There was always something uniquely epic about the Winter Games. Before the days of ESPN round the clock sports programming, there were less TV channels and fewer alternative viewing choices. Plus cold weather tends to keep people indoors more to watch TV. But compared to most American teams sports, and, more so than the Summer Games, the staging of the Winter Olympics play out mankind’s struggle to overcome the harsh but often beautiful realities of the natural world.
In the spring of 2000 I travleled to Scandinavia with an educational tour group. Part of the tour took us to Oslo, the capital city of Norway, a country where children learn to ski and ice skate almost as soon as they can walk and talk. Our group made a stop at the Holmenkollen ski jump facility and the site for the ski jump event at the 1952 Winter Games. I very recently learned that the original ski jump tower (pictured below) had been torn downed and replace by a new state-of-the-art facility and ski history museum. People of the Nordic countries regard cold weather athletic events with great pride and as something well beyond mere “games people play”. In fact history books celebrate the courage of Norwegian ski soldiers and their fierce resistance of the Nazi occupation of World War II.

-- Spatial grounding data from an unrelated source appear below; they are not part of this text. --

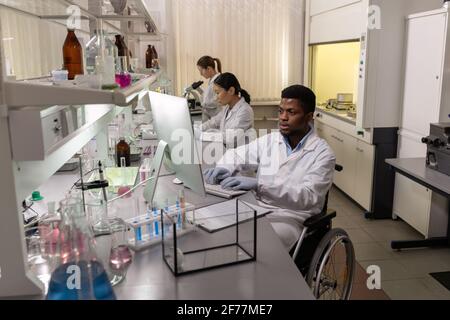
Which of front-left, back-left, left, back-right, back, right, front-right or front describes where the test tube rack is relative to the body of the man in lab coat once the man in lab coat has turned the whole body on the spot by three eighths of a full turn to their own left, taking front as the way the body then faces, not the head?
back-right

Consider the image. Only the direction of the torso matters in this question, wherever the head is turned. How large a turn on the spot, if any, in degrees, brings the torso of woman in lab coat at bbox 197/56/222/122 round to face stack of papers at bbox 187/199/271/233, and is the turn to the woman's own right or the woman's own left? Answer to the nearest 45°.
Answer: approximately 90° to the woman's own left

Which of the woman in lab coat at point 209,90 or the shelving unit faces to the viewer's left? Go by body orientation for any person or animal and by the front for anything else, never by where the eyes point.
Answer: the woman in lab coat

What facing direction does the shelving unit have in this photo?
to the viewer's right

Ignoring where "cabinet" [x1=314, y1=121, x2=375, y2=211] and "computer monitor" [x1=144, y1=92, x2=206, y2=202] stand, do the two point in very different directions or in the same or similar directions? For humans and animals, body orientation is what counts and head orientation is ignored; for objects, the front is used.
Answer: very different directions

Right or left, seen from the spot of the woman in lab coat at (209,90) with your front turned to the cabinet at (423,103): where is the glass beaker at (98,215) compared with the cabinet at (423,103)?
right

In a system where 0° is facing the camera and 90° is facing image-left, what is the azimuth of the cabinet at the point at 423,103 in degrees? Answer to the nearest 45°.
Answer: approximately 45°

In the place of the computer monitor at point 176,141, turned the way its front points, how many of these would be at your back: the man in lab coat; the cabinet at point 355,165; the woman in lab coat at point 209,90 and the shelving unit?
1

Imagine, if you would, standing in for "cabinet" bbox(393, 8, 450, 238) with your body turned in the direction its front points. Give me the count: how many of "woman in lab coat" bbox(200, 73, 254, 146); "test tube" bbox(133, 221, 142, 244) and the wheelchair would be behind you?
0

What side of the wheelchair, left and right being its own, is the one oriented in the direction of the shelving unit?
front

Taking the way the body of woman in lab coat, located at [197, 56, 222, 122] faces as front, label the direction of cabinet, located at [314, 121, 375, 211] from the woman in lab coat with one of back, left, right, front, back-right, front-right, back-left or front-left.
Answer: back-left

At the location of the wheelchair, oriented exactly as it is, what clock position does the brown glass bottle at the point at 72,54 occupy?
The brown glass bottle is roughly at 1 o'clock from the wheelchair.

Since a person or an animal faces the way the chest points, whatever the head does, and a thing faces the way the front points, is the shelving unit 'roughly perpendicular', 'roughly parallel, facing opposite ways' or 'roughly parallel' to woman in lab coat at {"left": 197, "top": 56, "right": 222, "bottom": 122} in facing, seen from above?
roughly parallel, facing opposite ways

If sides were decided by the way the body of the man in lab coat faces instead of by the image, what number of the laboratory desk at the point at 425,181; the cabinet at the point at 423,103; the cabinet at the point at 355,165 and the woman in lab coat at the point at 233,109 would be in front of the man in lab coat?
0

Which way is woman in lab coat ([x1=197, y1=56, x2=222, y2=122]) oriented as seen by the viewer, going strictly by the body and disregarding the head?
to the viewer's left

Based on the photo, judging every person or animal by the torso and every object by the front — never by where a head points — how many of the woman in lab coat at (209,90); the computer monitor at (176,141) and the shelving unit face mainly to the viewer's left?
1

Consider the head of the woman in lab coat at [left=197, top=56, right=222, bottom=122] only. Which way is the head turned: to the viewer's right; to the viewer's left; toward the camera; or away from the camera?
to the viewer's left
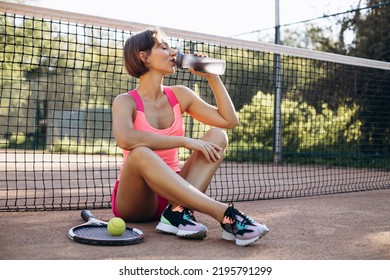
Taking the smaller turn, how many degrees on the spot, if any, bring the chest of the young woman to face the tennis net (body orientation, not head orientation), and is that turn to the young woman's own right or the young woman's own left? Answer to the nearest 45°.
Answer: approximately 135° to the young woman's own left

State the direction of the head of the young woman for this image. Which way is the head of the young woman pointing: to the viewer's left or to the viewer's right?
to the viewer's right

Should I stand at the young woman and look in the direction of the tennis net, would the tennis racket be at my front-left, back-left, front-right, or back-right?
back-left

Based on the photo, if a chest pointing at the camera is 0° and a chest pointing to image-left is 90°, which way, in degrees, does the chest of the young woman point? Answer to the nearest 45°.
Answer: approximately 315°
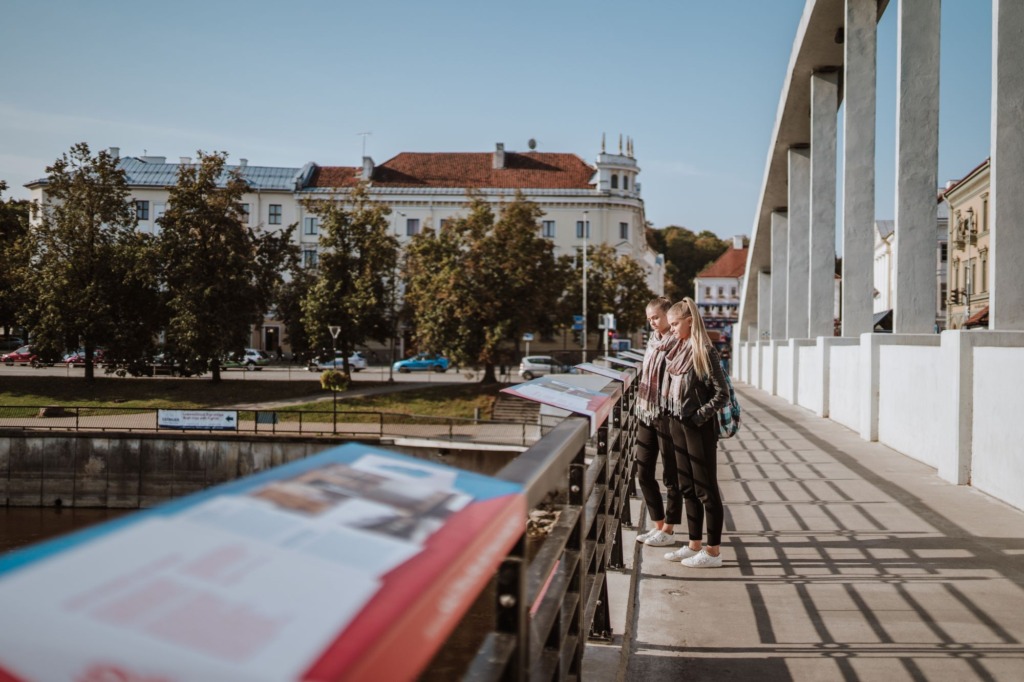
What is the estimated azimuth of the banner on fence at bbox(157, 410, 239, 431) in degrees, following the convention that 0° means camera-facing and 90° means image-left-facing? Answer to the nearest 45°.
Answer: approximately 0°

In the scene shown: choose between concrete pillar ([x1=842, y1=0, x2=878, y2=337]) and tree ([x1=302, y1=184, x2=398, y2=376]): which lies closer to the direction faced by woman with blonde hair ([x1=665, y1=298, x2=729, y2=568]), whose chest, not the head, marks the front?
the tree

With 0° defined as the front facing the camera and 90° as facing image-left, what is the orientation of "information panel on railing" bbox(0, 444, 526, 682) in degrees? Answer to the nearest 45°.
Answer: approximately 315°

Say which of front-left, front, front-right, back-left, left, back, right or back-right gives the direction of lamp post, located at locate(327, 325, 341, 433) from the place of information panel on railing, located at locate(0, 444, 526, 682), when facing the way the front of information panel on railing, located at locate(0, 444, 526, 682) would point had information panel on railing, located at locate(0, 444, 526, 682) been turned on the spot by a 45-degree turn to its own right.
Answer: back

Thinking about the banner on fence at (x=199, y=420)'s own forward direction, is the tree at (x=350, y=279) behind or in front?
behind

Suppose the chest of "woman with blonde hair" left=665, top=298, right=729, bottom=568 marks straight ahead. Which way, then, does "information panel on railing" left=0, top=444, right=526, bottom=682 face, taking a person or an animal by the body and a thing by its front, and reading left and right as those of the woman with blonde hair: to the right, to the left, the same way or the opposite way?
the opposite way

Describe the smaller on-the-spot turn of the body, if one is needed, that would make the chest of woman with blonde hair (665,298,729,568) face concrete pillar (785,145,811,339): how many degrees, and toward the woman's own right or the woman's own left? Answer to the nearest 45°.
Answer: approximately 90° to the woman's own right

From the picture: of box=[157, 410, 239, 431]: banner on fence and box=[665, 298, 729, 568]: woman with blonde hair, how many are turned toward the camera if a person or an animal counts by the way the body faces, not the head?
1

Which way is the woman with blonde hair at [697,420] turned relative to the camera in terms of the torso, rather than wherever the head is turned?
to the viewer's left

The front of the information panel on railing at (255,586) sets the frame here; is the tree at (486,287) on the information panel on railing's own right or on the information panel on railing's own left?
on the information panel on railing's own left
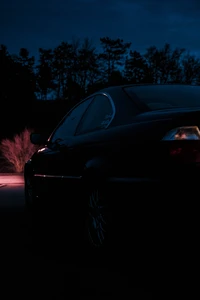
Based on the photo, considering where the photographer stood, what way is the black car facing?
facing away from the viewer and to the left of the viewer

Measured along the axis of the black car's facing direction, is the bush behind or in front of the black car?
in front
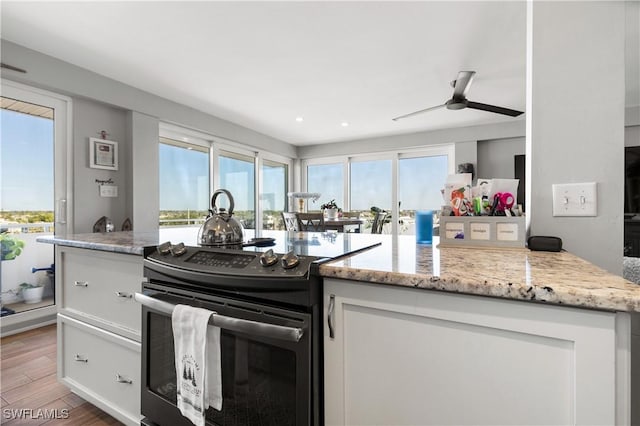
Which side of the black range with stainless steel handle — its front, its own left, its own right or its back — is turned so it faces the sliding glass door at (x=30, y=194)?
right

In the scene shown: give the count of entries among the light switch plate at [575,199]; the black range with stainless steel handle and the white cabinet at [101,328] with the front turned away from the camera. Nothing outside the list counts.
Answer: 0

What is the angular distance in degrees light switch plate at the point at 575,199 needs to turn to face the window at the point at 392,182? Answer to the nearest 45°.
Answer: approximately 135° to its right

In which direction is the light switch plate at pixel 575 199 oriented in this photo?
toward the camera

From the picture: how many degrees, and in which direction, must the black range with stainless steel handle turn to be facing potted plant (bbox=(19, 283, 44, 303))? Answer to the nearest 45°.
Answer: approximately 90° to its right

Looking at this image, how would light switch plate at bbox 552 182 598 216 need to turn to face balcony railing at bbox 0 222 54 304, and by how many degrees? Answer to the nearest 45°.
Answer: approximately 90° to its right

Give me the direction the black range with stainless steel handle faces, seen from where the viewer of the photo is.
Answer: facing the viewer and to the left of the viewer

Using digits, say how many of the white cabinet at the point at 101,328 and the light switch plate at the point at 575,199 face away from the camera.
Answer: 0

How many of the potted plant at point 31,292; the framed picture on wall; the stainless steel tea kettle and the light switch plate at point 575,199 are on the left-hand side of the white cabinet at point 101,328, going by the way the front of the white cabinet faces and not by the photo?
2

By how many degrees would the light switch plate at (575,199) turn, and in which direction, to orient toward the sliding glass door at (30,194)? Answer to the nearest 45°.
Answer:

The following spring our same tour group went to Greece and I was able to spend a few moments inside the stadium where the first modern Olympic Games took place. Perhaps organizers of future games should consider the idea of rotating the event among a semi-permanent route of Olympic Heritage Sites such as Athens, Oslo, Paris, Rome, etc. This might free the games from much corruptiion and political turmoil and restore honor to the original intent and traditions of the games. And the haphazard swapping in and out of so many events needs further scrutiny. How ridiculous would it be to eliminate wrestling from the Games and dismember another connection with the original ancient Greek competition?